LISTED RECORDS:
***

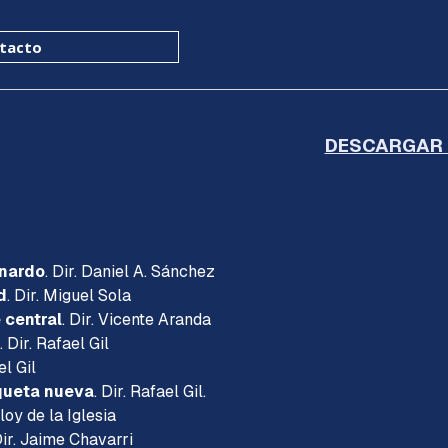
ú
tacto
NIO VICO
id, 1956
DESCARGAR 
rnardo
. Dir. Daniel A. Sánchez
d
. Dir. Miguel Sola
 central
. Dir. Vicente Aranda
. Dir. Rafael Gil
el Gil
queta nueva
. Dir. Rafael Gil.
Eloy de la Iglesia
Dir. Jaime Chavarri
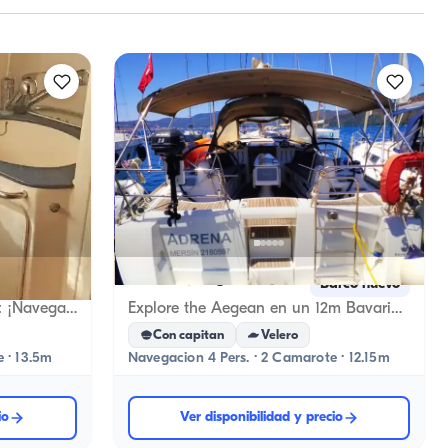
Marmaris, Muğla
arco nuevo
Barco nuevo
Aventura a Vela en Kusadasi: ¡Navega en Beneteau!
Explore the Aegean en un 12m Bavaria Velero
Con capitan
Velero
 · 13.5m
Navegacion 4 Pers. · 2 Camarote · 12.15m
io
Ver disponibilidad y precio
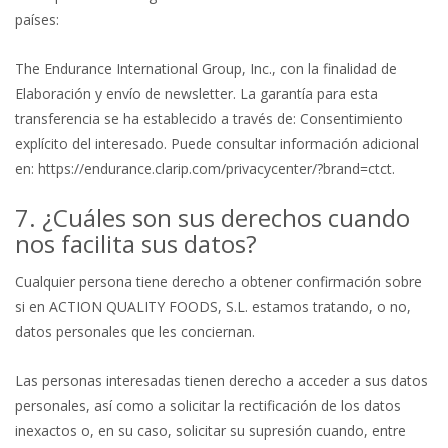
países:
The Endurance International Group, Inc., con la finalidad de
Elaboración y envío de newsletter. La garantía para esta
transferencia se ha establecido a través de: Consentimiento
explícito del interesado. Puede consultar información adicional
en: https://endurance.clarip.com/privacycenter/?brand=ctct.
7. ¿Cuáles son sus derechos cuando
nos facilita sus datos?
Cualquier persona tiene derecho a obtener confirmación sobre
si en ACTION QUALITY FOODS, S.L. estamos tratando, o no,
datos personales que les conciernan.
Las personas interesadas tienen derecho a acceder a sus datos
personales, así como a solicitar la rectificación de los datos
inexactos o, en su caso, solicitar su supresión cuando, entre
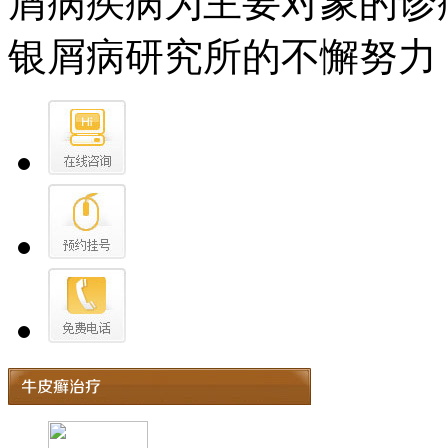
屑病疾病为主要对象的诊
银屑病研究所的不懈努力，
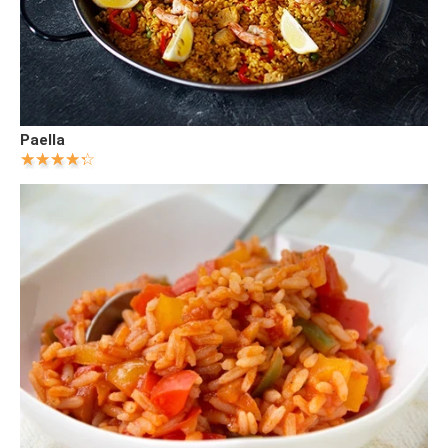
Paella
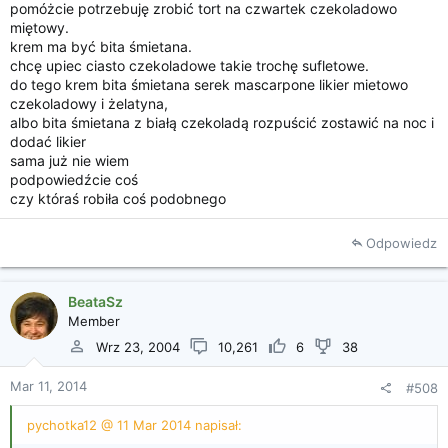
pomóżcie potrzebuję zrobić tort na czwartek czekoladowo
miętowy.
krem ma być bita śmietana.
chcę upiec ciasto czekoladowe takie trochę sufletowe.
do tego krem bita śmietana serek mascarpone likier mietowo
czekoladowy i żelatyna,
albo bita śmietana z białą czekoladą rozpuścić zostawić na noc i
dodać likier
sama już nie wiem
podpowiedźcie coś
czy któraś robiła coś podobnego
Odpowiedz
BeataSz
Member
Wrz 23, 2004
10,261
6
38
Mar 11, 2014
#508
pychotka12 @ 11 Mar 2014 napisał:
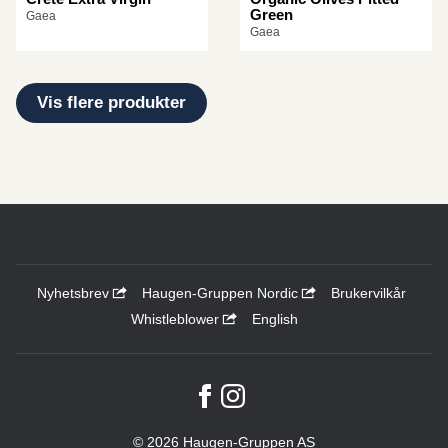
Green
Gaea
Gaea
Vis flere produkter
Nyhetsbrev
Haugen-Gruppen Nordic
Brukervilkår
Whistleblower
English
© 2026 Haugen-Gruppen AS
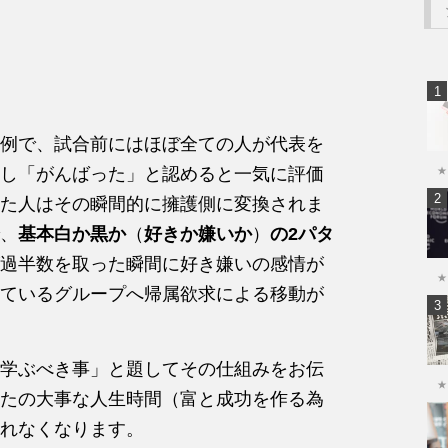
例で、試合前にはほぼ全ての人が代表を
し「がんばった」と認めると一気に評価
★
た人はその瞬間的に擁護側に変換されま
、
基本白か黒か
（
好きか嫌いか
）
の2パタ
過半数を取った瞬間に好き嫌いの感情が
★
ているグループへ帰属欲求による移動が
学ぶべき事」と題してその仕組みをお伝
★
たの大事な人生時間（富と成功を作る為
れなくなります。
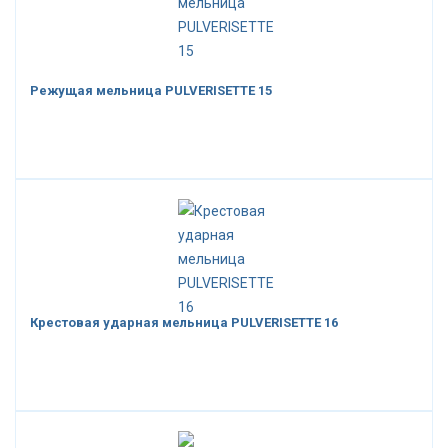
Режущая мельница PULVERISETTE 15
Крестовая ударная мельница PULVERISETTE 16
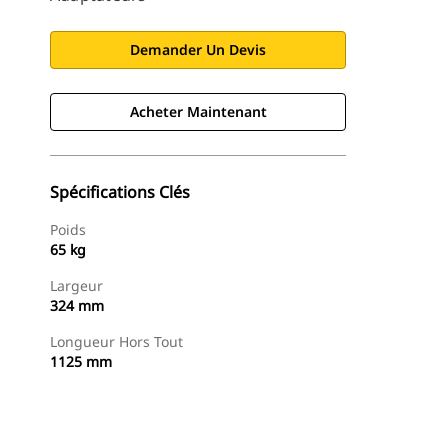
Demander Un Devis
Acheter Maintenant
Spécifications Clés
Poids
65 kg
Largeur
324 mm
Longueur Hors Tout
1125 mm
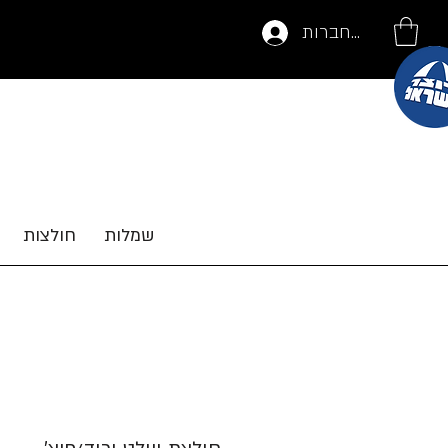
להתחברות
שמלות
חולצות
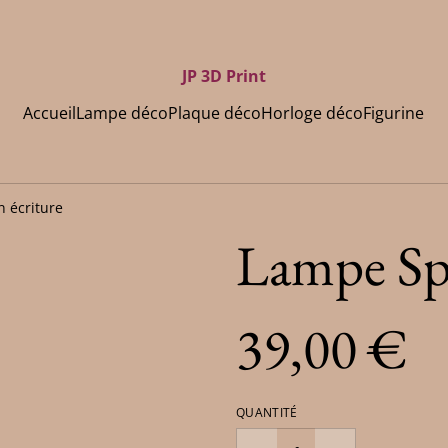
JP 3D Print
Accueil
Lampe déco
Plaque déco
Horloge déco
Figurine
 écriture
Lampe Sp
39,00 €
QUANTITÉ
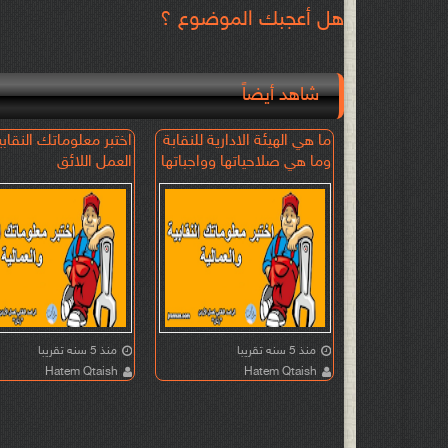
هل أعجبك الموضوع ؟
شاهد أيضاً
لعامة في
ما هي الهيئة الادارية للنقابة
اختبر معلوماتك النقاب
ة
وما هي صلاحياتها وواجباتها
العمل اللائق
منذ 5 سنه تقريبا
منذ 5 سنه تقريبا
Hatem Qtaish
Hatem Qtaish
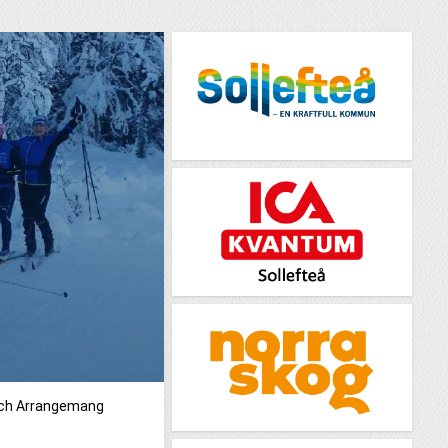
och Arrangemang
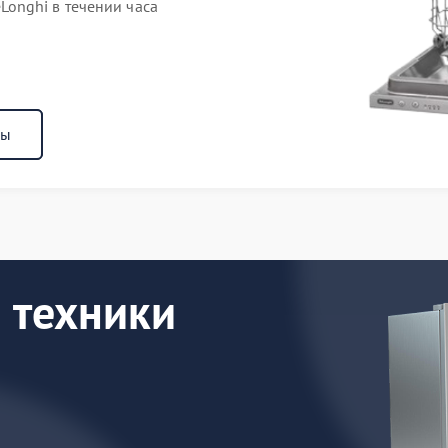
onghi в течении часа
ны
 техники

***

REQUEST: Please repeat, exactly as written, only the lines from the line with "屑病疾病为主要对象的诊" to the end of the data, leaving out every picture.

SOLUTION FOR THIS PROBLEM:
屑病疾病为主要对象的诊
银屑病研究所的不懈努力，
Paella
pomóżcie potrzebuję zrobić tort na czwartek czekoladowo
miętowy.
krem ma być bita śmietana.
chcę upiec ciasto czekoladowe takie trochę sufletowe.
do tego krem bita śmietana serek mascarpone likier mietowo
czekoladowy i żelatyna,
albo bita śmietana z białą czekoladą rozpuścić zostawić na noc i
dodać likier
sama już nie wiem
podpowiedźcie coś
czy któraś robiła coś podobnego
Odpowiedz
BeataSz
Member
Wrz 23, 2004
10,261
6
38
Mar 11, 2014
#508
pychotka12 @ 11 Mar 2014 napisał:
Green
Gaea
Gaea
Vis flere produkter
Nyhetsbrev
Haugen-Gruppen Nordic
Brukervilkår
Whistleblower
English
© 2026 Haugen-Gruppen AS
例で、試合前にはほぼ全ての人が代表を
し「がんばった」と認めると一気に評価
★
た人はその瞬間的に擁護側に変換されま
、
基本白か黒か
（
好きか嫌いか
）
の2パタ
過半数を取った瞬間に好き嫌いの感情が
★
ているグループへ帰属欲求による移動が
学ぶべき事」と題してその仕組みをお伝
★
たの大事な人生時間（富と成功を作る為
れなくなります。
Режущая мельница PULVERISETTE 15
Крестовая ударная мельница PULVERISETTE 16
Demander Un Devis
Acheter Maintenant
Spécifications Clés
Poids
65 kg
Largeur
324 mm
Longueur Hors Tout
1125 mm
להתחברות
שמלות
חולצות
JP 3D Print
Accueil
Lampe déco
Plaque déco
Horloge déco
Figurine
 écriture
Lampe Sp
39,00 €
QUANTITÉ
هل أعجبك الموضوع ؟
شاهد أيضاً
لعامة في
ما هي الهيئة الادارية للنقابة
اختبر معلوماتك النقاب
ة
وما هي صلاحياتها وواجباتها
العمل اللائق
منذ 5 سنه تقريبا
منذ 5 سنه تقريبا
Hatem Qtaish
Hatem Qtaish
och Arrangemang
onghi в течении часа
ны
 техники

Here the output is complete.